Diaz was killed Wednesday when his Humvee rolled over during a routine patrol less than a mile south of Sharona, Afghanistan.

Diaz joined the Army in August 1998 and was assigned to Schofield Barracks three years later.

Spc. John Kelly, who served in Company B with Diaz, said the two became buddies about 18 months ago after Diaz's wife and his wife became close friends. The women decided their husbands should become friends as well.

Kelly said the first night the two couples got together, they sat on Kelly's back porch until 2 a.m. talking and playing cards.

Kelly said he later learned that Diaz loved to sing along with a karaoke machine, although he was not a particularly gifted vocalist.

Capt.
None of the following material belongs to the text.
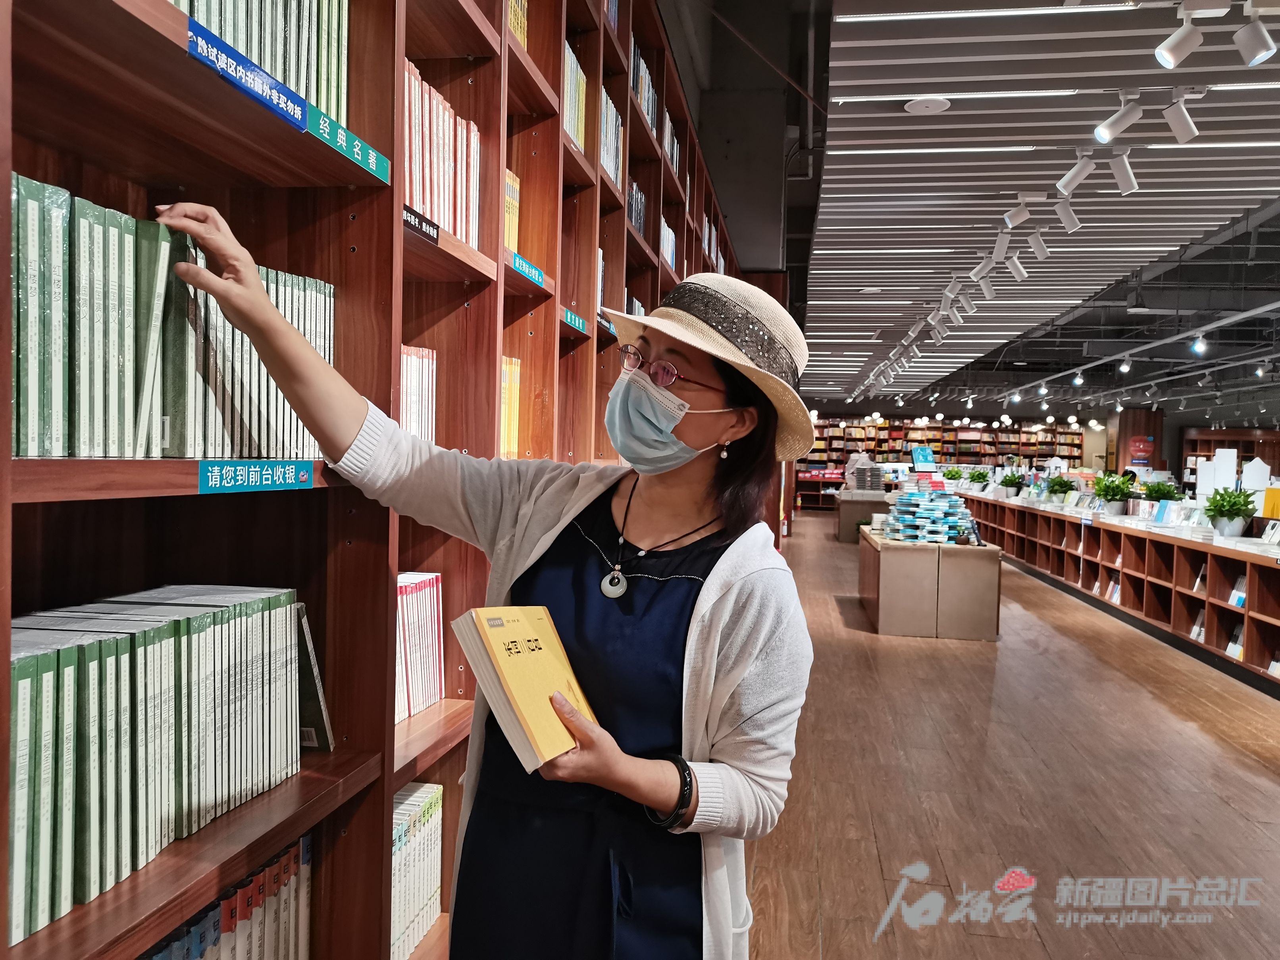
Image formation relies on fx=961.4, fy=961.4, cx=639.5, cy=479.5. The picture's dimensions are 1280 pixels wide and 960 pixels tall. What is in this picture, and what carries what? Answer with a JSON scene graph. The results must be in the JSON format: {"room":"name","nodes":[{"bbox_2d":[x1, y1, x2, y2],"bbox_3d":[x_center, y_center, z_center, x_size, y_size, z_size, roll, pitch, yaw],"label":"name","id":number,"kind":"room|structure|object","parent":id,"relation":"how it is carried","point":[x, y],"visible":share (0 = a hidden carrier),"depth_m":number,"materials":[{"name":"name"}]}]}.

John Sego, Diaz's company commander, remembered Diaz as a fine soldier, one in a perpetually good mood and always quick with a joke.

"Sometimes, I would ask him to do something and he would take off running to accomplish it before I had the opportunity to finish explaining what needed to be done," Sego said.

He said Diaz never complained about maintaining the company's weapons in Afghanistan, but learned Diaz wanted to experience what other soldiers were experiencing on patrol outside the base. Sego made him his gunner.

Sego said that over several months' time, Diaz endured countless hours patrolling the countryside, in rough terrain, in harsh weather with the "imminent threat of enemy attack," and never complained.

Diaz is survived by his wife, Amber, and son, Aaron.